Anlagenmechaniker Thomas Knab im Ninja-Warrior-Parcours

Sielemann: Eine gute Kraftausdauer ist wichtig und natürlich Kondition. Aber auch die nötige Willensstärke ist entscheidend. Man muss schon gewinnen wollen, sonst hat man keine Chance.

DHZ: Was meint ihr, hat man es als Handwerker leichter im Parcours?

Knab: Ich denke, dass mir die Erfahrung in meinem Job hilft, auf Probleme intuitiv richtig zu reagieren. Mein Arbeitsalltag stellt mich immer wieder vor neue Herausforderungen. Wenn ich etwas zum ersten Mal mache, muss ich schnell improvisieren können und die passende Lösung finden. Das kommt mir bei Ninja Warrior zugute.

Sielemann: Ich denke schon, weil der Berufe im Handwerk oft anstrengend und körperlich fordernd sind. Durch meinen Beruf als Dachdecker bringe ich viel Kraft und einen guten Gleichgewichtssinn mit. Das sind beste Voraussetzungen für Ninja Warrior.

DHZ: Kann man für Ninja Warrior trainieren?

Knab: Wie der Parcours tatsächlich aussieht, erfährt man leider erst am Tag zuvor. Ich denke aber, das Bouldern das beste Training ist. Das zeigen auch die Ergebnisse in der Show. Die meisten Teilnehmer, die gut abschneiden, gehen regelmäßig bouldern. Ich für meinen Teil bin dreimal die Woche. Dadurch bekomme ich viel später Kraftprobleme, im Optimalfall gar nicht. Vor dem Halbfinale habe ich mir vorgenommen, nochmal verstärkt an meiner Koordination zu arbeiten.

Sielemann: Ich gehe seit Jahren regelmäßig ins Fitnessstudio, das hab ich auch weiterhin gemacht. Außerdem bin ich Kunstradfahrer, das hilft natürlich auch. Ansonsten habe ich nicht viel zusätzlich trainiert.

DHZ: Welches war das bisher schwerste Hindernis?
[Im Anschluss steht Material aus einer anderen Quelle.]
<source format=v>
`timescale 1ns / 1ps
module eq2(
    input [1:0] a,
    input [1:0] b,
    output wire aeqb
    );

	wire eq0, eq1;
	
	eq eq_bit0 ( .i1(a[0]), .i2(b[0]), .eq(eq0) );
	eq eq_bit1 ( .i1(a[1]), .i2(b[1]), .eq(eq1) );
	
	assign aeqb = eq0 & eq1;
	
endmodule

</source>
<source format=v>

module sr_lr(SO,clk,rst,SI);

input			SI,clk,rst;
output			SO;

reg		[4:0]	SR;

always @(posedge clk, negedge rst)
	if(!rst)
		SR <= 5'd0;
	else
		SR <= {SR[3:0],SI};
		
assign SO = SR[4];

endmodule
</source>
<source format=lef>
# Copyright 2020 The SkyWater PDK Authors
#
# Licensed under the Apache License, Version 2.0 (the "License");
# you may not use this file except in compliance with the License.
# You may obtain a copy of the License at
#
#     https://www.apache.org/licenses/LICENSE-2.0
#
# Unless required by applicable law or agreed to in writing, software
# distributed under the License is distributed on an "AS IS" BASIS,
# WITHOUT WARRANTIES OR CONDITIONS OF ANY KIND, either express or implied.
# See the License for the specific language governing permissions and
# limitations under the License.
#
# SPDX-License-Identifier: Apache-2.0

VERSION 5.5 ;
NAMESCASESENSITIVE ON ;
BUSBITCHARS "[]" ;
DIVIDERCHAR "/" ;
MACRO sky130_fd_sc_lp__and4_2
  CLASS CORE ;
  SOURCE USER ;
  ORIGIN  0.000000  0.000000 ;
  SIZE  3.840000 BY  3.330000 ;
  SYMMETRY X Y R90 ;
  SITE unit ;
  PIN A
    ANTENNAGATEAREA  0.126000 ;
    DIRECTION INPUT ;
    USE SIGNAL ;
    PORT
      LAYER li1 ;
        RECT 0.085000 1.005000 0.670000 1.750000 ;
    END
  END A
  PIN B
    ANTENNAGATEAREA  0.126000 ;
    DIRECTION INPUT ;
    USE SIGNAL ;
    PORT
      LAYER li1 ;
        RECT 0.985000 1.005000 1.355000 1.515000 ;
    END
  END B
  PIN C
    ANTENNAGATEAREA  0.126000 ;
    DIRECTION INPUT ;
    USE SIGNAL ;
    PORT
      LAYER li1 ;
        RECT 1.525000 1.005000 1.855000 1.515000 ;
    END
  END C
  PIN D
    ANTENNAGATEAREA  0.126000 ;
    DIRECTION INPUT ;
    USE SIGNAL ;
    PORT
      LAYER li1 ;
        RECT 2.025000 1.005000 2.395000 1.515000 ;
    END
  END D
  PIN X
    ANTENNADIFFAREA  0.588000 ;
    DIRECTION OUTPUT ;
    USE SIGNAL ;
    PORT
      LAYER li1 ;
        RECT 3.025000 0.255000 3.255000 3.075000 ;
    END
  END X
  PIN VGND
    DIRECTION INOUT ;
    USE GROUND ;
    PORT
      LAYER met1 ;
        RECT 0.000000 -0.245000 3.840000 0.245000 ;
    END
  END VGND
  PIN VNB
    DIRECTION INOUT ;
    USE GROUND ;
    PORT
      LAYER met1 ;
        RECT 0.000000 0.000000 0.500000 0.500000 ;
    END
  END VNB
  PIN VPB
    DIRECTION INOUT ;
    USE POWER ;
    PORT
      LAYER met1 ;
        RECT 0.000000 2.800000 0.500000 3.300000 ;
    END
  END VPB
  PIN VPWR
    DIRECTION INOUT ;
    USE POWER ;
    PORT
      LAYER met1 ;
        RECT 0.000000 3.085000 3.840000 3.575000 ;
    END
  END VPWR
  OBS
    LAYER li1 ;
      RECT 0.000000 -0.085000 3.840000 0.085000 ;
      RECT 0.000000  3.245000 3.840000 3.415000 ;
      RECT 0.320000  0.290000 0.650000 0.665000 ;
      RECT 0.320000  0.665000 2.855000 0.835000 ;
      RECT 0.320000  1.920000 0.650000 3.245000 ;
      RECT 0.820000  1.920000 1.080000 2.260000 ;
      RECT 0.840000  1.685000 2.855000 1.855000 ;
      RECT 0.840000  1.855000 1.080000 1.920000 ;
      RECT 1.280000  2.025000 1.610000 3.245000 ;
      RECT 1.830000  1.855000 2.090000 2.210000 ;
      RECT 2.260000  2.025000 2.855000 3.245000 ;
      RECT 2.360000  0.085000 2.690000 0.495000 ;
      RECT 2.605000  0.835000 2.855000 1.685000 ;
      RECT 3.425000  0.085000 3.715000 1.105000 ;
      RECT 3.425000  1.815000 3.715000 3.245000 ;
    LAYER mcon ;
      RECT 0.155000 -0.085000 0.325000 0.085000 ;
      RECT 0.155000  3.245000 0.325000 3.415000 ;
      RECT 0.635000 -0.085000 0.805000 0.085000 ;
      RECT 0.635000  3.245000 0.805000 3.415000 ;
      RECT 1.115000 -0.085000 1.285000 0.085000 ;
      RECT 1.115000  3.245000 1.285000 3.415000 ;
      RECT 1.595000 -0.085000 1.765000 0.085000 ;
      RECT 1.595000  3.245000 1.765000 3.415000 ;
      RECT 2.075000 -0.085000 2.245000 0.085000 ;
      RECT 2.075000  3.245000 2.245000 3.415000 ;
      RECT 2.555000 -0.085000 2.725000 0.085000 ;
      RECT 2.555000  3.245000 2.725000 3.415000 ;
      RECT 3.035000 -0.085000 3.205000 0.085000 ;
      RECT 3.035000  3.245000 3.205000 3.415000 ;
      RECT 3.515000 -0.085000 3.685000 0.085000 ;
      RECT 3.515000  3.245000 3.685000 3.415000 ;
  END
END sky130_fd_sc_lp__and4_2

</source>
Knab: Viele hatten ja Probleme mit den schwingenden Flügeln. Ich hatte eher Schwierigkeiten bei Hindernissen, über die man laufen musste. Gerade bei den Rasierklingen oder Bällen hatte ich schon teils Glück, dass ich drüber gekommen bin.
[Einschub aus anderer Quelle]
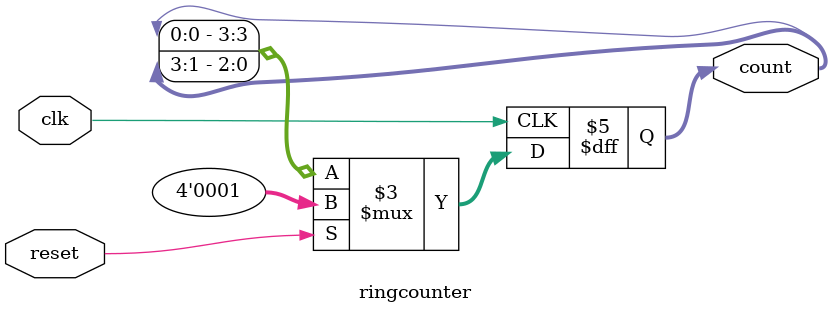
<source format=v>
`timescale 1ns / 1ps

module ringcounter( input clk,reset,
                    output reg [3:0]count);
                    
always@(posedge clk)
begin
    if(reset)
        count<=4'b0001;
    else
        count<={count[0],count[3:1]}; //right shifting and wrap around
end                           
endmodule

</source>
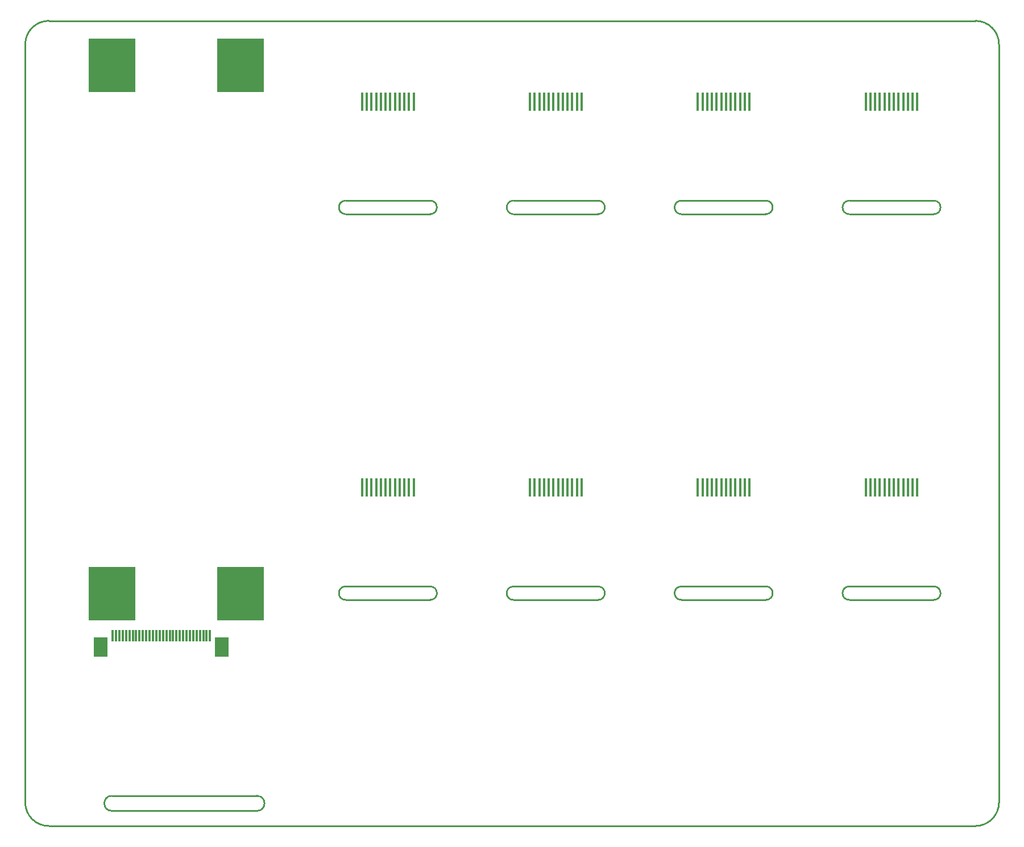
<source format=gbp>
G04*
G04 #@! TF.GenerationSoftware,Altium Limited,Altium Designer,22.2.1 (43)*
G04*
G04 Layer_Color=128*
%FSLAX44Y44*%
%MOMM*%
G71*
G04*
G04 #@! TF.SameCoordinates,A4FAE18D-661E-41B9-AA1C-1E8D17E7CC58*
G04*
G04*
G04 #@! TF.FilePolarity,Positive*
G04*
G01*
G75*
%ADD12C,0.2540*%
%ADD136R,0.3200X1.8000*%
%ADD137R,2.0000X3.0000*%
%ADD138R,0.4000X2.7000*%
%ADD139R,7.0000X8.0000*%
D12*
X-380000Y-577500D02*
G03*
X-380000Y-555000I0J11250D01*
G01*
X-596000D02*
G03*
X-596000Y-577500I0J-11250D01*
G01*
X502000Y-243000D02*
G03*
X502000Y-263000I0J-10000D01*
G01*
X628000D02*
G03*
X628000Y-243000I0J10000D01*
G01*
X378000Y-263000D02*
G03*
X378000Y-243000I0J10000D01*
G01*
X252000D02*
G03*
X252000Y-263000I0J-10000D01*
G01*
X2000Y-243000D02*
G03*
X2000Y-263000I0J-10000D01*
G01*
X128000D02*
G03*
X128000Y-243000I0J10000D01*
G01*
X-122000Y-263000D02*
G03*
X-122000Y-243000I0J10000D01*
G01*
X-248000D02*
G03*
X-248000Y-263000I0J-10000D01*
G01*
X502000Y332000D02*
G03*
X502000Y312000I0J-10000D01*
G01*
X628000D02*
G03*
X628000Y332000I0J10000D01*
G01*
X378000Y312000D02*
G03*
X378000Y332000I0J10000D01*
G01*
X252000D02*
G03*
X252000Y312000I0J-10000D01*
G01*
X2000Y332000D02*
G03*
X2000Y312000I0J-10000D01*
G01*
X128000D02*
G03*
X128000Y332000I0J10000D01*
G01*
X-122000Y312000D02*
G03*
X-122000Y332000I0J10000D01*
G01*
X-248000D02*
G03*
X-248000Y312000I0J-10000D01*
G01*
X690000Y-600000D02*
G03*
X725000Y-565000I0J35000D01*
G01*
X-725000D02*
G03*
X-690000Y-600000I35000J0D01*
G01*
X725000Y565000D02*
G03*
X690000Y600000I-35000J0D01*
G01*
X-690000D02*
G03*
X-725000Y565000I0J-35000D01*
G01*
X-596000Y-577500D02*
X-380000D01*
X-596000Y-555000D02*
X-380000D01*
X502000Y-243000D02*
X628000D01*
X502000Y-263000D02*
X628000D01*
X252000D02*
X378000D01*
X252000Y-243000D02*
X378000D01*
X2000D02*
X128000D01*
X2000Y-263000D02*
X128000D01*
X-248000D02*
X-122000D01*
X-248000Y-243000D02*
X-122000D01*
X502000Y332000D02*
X628000D01*
X502000Y312000D02*
X628000D01*
X252000D02*
X378000D01*
X252000Y332000D02*
X378000D01*
X2000D02*
X128000D01*
X2000Y312000D02*
X128000D01*
X-248000D02*
X-122000D01*
X-248000Y332000D02*
X-122000D01*
X-725000Y-565000D02*
Y565000D01*
X-690000Y-600000D02*
X690000D01*
X725000Y-565000D02*
Y565000D01*
X-690000Y600000D02*
X690000D01*
D136*
X-464850Y-316000D02*
D03*
X-524850D02*
D03*
X-504850D02*
D03*
X-484850D02*
D03*
X-549850D02*
D03*
X-569850D02*
D03*
X-589850D02*
D03*
X-459850D02*
D03*
X-449850D02*
D03*
X-454850D02*
D03*
X-474850D02*
D03*
X-479850D02*
D03*
X-469850D02*
D03*
X-489850D02*
D03*
X-494850D02*
D03*
X-499850D02*
D03*
X-509850D02*
D03*
X-514850D02*
D03*
X-519850D02*
D03*
X-529850D02*
D03*
X-534850D02*
D03*
X-539850D02*
D03*
X-544850D02*
D03*
X-554850D02*
D03*
X-559850D02*
D03*
X-564850D02*
D03*
X-574850D02*
D03*
X-579850D02*
D03*
X-584850D02*
D03*
X-594850D02*
D03*
D137*
X-612700Y-333500D02*
D03*
X-432000D02*
D03*
D138*
X568500Y-95200D02*
D03*
X575500D02*
D03*
X582500D02*
D03*
X589500D02*
D03*
X596500D02*
D03*
X603500D02*
D03*
X561500D02*
D03*
X554500D02*
D03*
X547500D02*
D03*
X540500D02*
D03*
X533500D02*
D03*
X526500D02*
D03*
X276500D02*
D03*
X283500D02*
D03*
X290500D02*
D03*
X297500D02*
D03*
X304500D02*
D03*
X311500D02*
D03*
X353500D02*
D03*
X346500D02*
D03*
X339500D02*
D03*
X332500D02*
D03*
X325500D02*
D03*
X318500D02*
D03*
X68500D02*
D03*
X75500D02*
D03*
X82500D02*
D03*
X89500D02*
D03*
X96500D02*
D03*
X103500D02*
D03*
X61500D02*
D03*
X54500D02*
D03*
X47500D02*
D03*
X40500D02*
D03*
X33500D02*
D03*
X26500D02*
D03*
X-223500D02*
D03*
X-216500D02*
D03*
X-209500D02*
D03*
X-202500D02*
D03*
X-195500D02*
D03*
X-188500D02*
D03*
X-146500D02*
D03*
X-153500D02*
D03*
X-160500D02*
D03*
X-167500D02*
D03*
X-174500D02*
D03*
X-181500D02*
D03*
X568500Y479800D02*
D03*
X575500D02*
D03*
X582500D02*
D03*
X589500D02*
D03*
X596500D02*
D03*
X603500D02*
D03*
X561500D02*
D03*
X554500D02*
D03*
X547500D02*
D03*
X540500D02*
D03*
X533500D02*
D03*
X526500D02*
D03*
X276500D02*
D03*
X283500D02*
D03*
X290500D02*
D03*
X297500D02*
D03*
X304500D02*
D03*
X311500D02*
D03*
X353500D02*
D03*
X346500D02*
D03*
X339500D02*
D03*
X332500D02*
D03*
X325500D02*
D03*
X318500D02*
D03*
X68500D02*
D03*
X75500D02*
D03*
X82500D02*
D03*
X89500D02*
D03*
X96500D02*
D03*
X103500D02*
D03*
X61500D02*
D03*
X54500D02*
D03*
X47500D02*
D03*
X40500D02*
D03*
X33500D02*
D03*
X26500D02*
D03*
X-223500D02*
D03*
X-216500D02*
D03*
X-209500D02*
D03*
X-202500D02*
D03*
X-195500D02*
D03*
X-188500D02*
D03*
X-146500D02*
D03*
X-153500D02*
D03*
X-160500D02*
D03*
X-167500D02*
D03*
X-174500D02*
D03*
X-181500D02*
D03*
D139*
X-595500Y-253500D02*
D03*
X-404500D02*
D03*
X-595500Y533500D02*
D03*
X-404500D02*
D03*
M02*

</source>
Sielemann: Die Hindernisse an sich waren kein Problem, nur die Wand zum Schluss hat mir Schwierigkeiten bereitet. Ich bin immer wieder abgerutscht und nicht hochgekommen. Ich hatte einfach die falschen Schuhe an und keinen Grip. Das Ende des Parcours finde ich prinzipiell am schwierigsten. Wenn die Kraft weniger wird, dann ist es auch anstrengender durchzukommen. Da kommt es dann auf die Willensstärke an.